Q: Do I have to identify myself?
A: You have to provide a real email address where you can receive email. Use mailinator if this bothers you.
Q: Who’s the kiwi!
A: SHHHHHHH!! TOP SECRET! do NOT talk about the kiwi.
Fix your mom’s computer for mother’s day
This Sunday is Mother’s Day. Why not fix your mom’s computer?
You know: remove the spyware and adware, install Firefox, and make it so that weird toolbar toast doesn’t pop up every 15 seconds.
To make it easy, this Sunday we’re making Fog Creek Copilot absolutely free.
No strings attached. Just go to https://www.copilot.com on Sunday, get a free pass, and we’ll email your mom a link she can click on to download the helper application. It’s really easy.
P.S. Same deal applies for Father’s Day, June 17.
Edinburgh reception
Drinks in Edinburgh (May 19) will be at the Radisson SAS hotel, in the St. Giles room. It will easily accommodate us all so don’t hesitate to sign up if you can make it (but please do remove your name if you can’t).
New software for discussion groups
As you may know already, the four main discussion groups on this site (Joel on Software, Business of Software, Design of Software, and .NET Questions) are implemented with FogBugz, my company’s flagship project management system. The current shipping version of FogBugz is 5.0, but we’ve been developing 6.0 for a while now and want to do some testing of it under heavy load.
So, if you head on over to the discussion groups, what you’ll see is actually running an early, unreleased pre-alpha version of FogBugz 6.0. For now, you won’t notice any significant changes except for a slightly different font that matches the rest of FogBugz 6.0. Next week, if all goes well, we’ll turn on a new feature which lets you register for an account so you can get one of those green checkboxes that appears in the discussion group next to the names of people who are logged on to FogBugz. At some point, if all goes really well, we’ll try to turn on another new feature that makes FogBugz keep track of which posts you’ve already seen (as long as you’re logged on) and show them in a different color… this is a feature we used to rely on the browser to do. This is one of the scarier features since it’s kind of data-intensive for very large numbers of users. Which is why we’re using you as guinea pigs before we inflict it on our beta testers.
More about elevators
Elevators, actually, are a great usability subject, because so many people are familiar with them, and they seem like they should be so simple, but pitfalls are everywhere.

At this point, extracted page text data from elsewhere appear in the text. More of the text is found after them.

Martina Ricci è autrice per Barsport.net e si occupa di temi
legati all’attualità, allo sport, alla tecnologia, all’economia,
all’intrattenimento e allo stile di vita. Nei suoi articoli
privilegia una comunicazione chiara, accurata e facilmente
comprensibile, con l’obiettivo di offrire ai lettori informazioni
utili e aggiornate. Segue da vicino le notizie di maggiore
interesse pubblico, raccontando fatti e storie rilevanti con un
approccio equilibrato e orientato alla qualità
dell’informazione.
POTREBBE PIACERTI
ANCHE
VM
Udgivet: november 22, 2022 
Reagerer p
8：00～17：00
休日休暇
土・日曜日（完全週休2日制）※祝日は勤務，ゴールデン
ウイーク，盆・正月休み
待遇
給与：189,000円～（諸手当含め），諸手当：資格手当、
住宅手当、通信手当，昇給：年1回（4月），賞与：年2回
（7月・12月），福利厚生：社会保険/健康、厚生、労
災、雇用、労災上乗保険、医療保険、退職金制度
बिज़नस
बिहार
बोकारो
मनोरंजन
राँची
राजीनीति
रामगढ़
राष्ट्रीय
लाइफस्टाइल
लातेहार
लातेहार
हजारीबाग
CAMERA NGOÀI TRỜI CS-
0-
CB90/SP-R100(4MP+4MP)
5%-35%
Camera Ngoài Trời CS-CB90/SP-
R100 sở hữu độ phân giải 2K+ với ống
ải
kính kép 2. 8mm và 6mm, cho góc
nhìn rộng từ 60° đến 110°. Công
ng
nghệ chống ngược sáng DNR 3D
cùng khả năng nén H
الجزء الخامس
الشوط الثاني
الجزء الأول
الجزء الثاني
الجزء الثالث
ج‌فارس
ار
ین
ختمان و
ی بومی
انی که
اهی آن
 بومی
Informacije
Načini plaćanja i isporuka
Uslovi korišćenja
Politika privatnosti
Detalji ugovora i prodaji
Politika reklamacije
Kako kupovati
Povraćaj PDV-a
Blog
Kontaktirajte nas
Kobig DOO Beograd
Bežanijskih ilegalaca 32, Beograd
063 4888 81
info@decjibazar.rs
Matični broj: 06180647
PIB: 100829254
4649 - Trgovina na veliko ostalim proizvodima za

I couldn’t resist telling you the second usability bug with those elevators where you select a floor before getting on. People who work in buildings with the new elevators but live in buildings with traditional elevators report that when they get home at night, they sometimes get into the elevator and then just stand there, expecting the elevator to know their floor already.
And one more story. Doug wrote in to say:
“A number of years ago a programmer friend of mine worked for a company that was brought in to optimize the elevators in a San Fran hotel. After doing their due diligence/study, they had the hotel install mirrors in the hallway where the elevators were. By the time the visitors were done preening, the elevator had arrived. Human engineering at its finest.”